My problems with Danner's argument are as follows. I actually agree with the main point he seems to be making, which is that looking at the ugly reality that the torture program went on for years and many Republicans and even some Democrats now actually defend torture, and that Villagers like Dean Broder who claim to oppose it see it as a legitimate policy option. And that even though it's seriously, big-time criminal; Danner is arguing that the whole idea of torture as a viable option needs to be discredited as much as it can be.

But his argument as he makes it in this op-ed is a variation on the line crooked politicians use when they realize that bad acts have been publicly exposed: everybody does it. This is an argument pitched to liberals, saying look, the Democrats in Congress didn't do all they could to stop it. And the public knew that torture was going on as well and supported it. So even though we should prosecute the actual perpetrators, it still amounts to a kind of scapegoating.

The public polling on torture during the last administration showed that most people were opposed to torture, so Danner can be faulted for his fact-checking on that one. And current polls that don't specify individual techniques or use the phrase "enhanced interrogation" instead of "torture" aren't measuing public opinion accurately.

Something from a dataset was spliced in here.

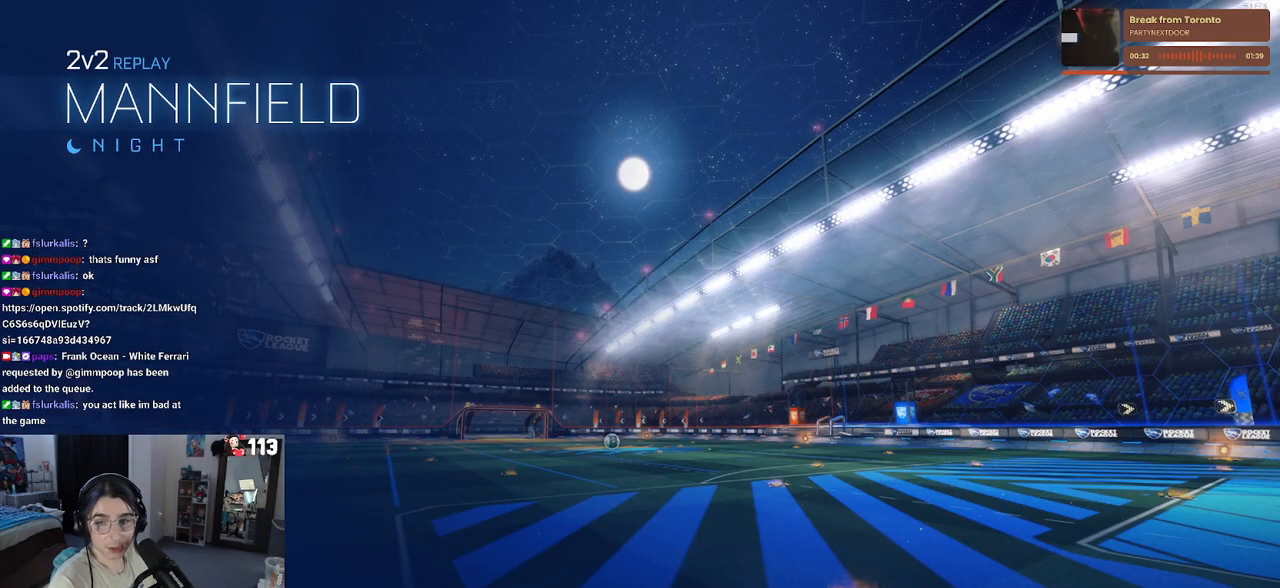
{"buttons": [], "left_stick": "center", "right_stick": "center", "events": []}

But his notion that because we as citizens and the Congress as our elected representatives failed to stop this sooner is not at all an argument for letting the actual perpetrators off the hook for breaking the law, as others would be eager to argue. The Germans have a saying that seems to command a large consensus there, which is used particularly in reference to war crimes and the Holocaust: there is no such thing as collective guilt, but there is collective responsibility.

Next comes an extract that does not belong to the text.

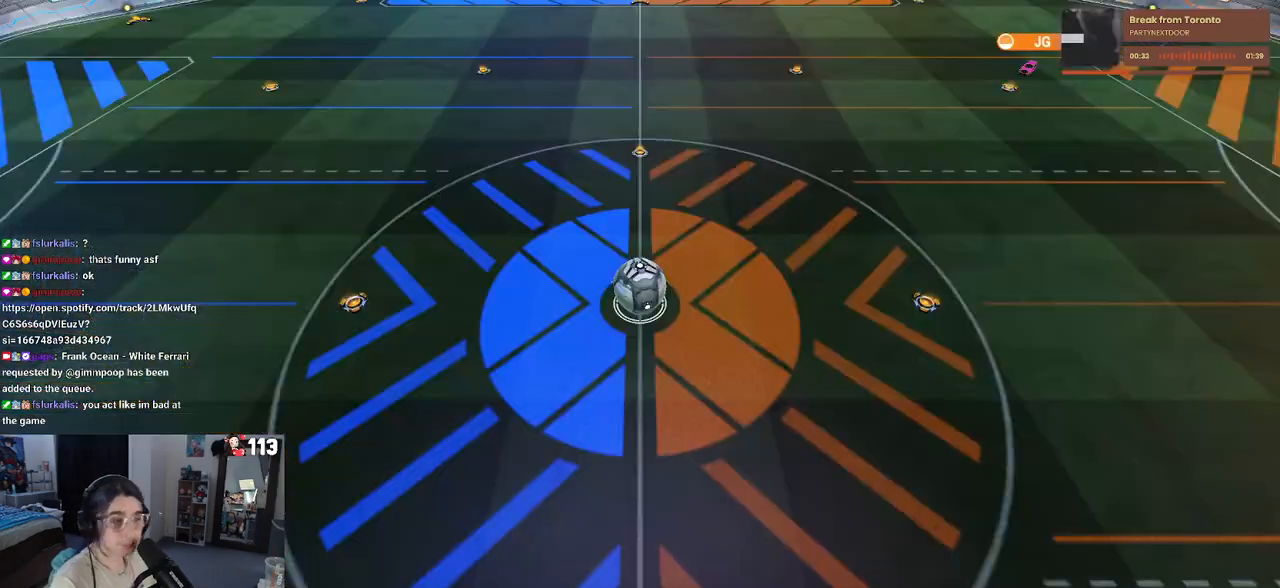
{"buttons": ["TRIANGLE"], "left_stick": "center", "right_stick": "center", "events": [[50, "TRIANGLE", "down"], [100, "TRIANGLE", "up"], [200, "TRIANGLE", "down"], [267, "TRIANGLE", "up"], [350, "TRIANGLE", "down"], [433, "TRIANGLE", "up"], [500, "TRIANGLE", "down"]]}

Danner does sound like his not completely opposed to the idea of prosecutions in this one sentence: "If justice is allowed to follow its course, then some prosecutions will eventually come, but they alone cannot lead us back to political health." But he also literally argues that there are too many perpetrators to prosecute. So the argument is a bit muddled.

And while agreeing with the point that the notion of torture as a good policy option now needs to be discredited anew, that process of doing so needs to start with the fact that torture is as illegal as anything can be under both American and international law. And most Americans do not see torture as a viable policy option, despite the widespread practical acceptance of it among the Village Idiots. No, it's not the idea of torture that needs to be destroyed. It's the practice of torture that needs to be eliminated. That's why we have laws against them and why perpetrators of torture need to be prosecuted for their crimes.

None of these pieces including Danner's deal with the irresponsible way the Establishment press handles the torture issue and has handled it for the past nearly eight years: the press eagerly jumped into a discussion of whether torture was legal immediately after the 9/11 attacks. And there own fecklessness and irresponsibility in dealing with the issue is undoutedly the reaons so many of the Big Pundits are so dead set against prosecuting torturers.